» **Action item**: Extract the passage of the forum thread on having two children from "Ohsugarhoneyicetea · 20/04/2022" up to and including "Plus, the planet.", copying it word for word.

» **Study text**:
Man marking (assuming you have a partner, but failing that you at least have two hands).

You have a decent amount of time and energy for each child, balanced with the fact they have a sibling.

You have less chance of getting fed up with parenting before you are done

you have more chance of maintaining a life

you have more chance of keeping up a career and decent earning power

the world is geared to families of 4 - cars, family tickets etc

the planet

MotherWol · 20/04/2022 21:47

You can divide & conquer so each child gets some one on one time with a parent; it’s also easier for one parent to take them both for a day/weekend/evening so you can get some solo time.

everything’s not all about the kids, you’ve got time for yourself as well.

easier logistically and financially, you’re not going to need a gigantic car or bunk beds.

SallyWD · 20/04/2022 21:53

What I love about having 2 is that I can give them both loads of my time and attention. I get to have lots of quality time with each child. It's great. I think the more you have the harder that becomes.

Owwlie · 20/04/2022 21:58

I have 3, all under 5 and the lack of hands/lap space is becoming a problem. I’m considering those extendable dog leads once the youngest starts walking.

Car seats are a really tricky to fit in 1 car, we needed a new car. Hotel rooms in the future will be difficult as most are set up for a family of 4, as are most things really. I spend a ridiculous amount of time each day picking up, washing and putting away clothes. And when one gets ill, all 3 get it. Sickness bugs are my worst nightmare. It’s harder with 3 to just go out and leave the other parent with them all, especially when they’re young and still needing naps.

The third might be twins. Or triplets.
this is the best reason. I didn’t even think of it, then got pregnant and realised 2 people I know had twins on a third ‘go’ and spent 12 weeks really anxious that if it was twins I wouldn’t cope.

Ohsugarhoneyicetea · 20/04/2022 22:04

You're not outnumbered, many benefits to that.
Normal sized cars
Cheaper

User12398712 · 20/04/2022 22:10

My gran always said never to have an odd number of children as one will always be left out at any given time. (She had three.)

Plus, the planet.

» **Supplied information**:

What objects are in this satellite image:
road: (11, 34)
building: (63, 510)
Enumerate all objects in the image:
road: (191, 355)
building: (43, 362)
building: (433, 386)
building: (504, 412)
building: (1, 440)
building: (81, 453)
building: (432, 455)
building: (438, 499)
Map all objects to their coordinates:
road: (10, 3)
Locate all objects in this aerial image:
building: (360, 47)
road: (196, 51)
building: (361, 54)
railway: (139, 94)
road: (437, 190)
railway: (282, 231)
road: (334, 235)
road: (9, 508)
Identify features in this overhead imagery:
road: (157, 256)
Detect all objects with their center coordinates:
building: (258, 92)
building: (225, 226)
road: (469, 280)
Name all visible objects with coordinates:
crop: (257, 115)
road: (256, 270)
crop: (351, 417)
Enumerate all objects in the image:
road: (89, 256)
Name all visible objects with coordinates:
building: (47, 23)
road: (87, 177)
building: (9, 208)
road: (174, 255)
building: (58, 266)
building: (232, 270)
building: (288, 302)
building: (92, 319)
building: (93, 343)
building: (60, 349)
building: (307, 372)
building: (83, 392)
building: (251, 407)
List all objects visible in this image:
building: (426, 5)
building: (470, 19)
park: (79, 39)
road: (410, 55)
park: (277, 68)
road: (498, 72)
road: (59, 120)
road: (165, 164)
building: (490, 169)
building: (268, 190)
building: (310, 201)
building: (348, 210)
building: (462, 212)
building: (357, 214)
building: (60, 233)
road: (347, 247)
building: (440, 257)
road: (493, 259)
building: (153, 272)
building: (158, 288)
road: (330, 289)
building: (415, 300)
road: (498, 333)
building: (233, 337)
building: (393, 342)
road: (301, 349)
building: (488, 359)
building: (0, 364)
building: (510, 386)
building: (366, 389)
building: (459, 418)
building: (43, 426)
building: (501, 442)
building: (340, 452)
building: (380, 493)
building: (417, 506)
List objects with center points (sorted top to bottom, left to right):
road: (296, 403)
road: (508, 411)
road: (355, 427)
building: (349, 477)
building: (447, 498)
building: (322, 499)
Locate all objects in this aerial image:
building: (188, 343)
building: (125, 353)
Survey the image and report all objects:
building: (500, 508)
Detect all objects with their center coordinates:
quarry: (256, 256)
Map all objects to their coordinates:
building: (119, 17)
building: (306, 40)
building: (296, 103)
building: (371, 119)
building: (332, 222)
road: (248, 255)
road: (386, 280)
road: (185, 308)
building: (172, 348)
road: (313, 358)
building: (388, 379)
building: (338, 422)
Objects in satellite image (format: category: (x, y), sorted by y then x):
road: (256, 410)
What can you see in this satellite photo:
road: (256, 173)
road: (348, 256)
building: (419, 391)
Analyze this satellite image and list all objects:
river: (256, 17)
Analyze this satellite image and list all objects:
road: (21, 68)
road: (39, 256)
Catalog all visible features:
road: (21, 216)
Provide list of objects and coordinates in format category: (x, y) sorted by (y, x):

» **Expected output**:
Ohsugarhoneyicetea · 20/04/2022 22:04

You're not outnumbered, many benefits to that.
Normal sized cars
Cheaper

User12398712 · 20/04/2022 22:10

My gran always said never to have an odd number of children as one will always be left out at any given time. (She had three.)

Plus, the planet.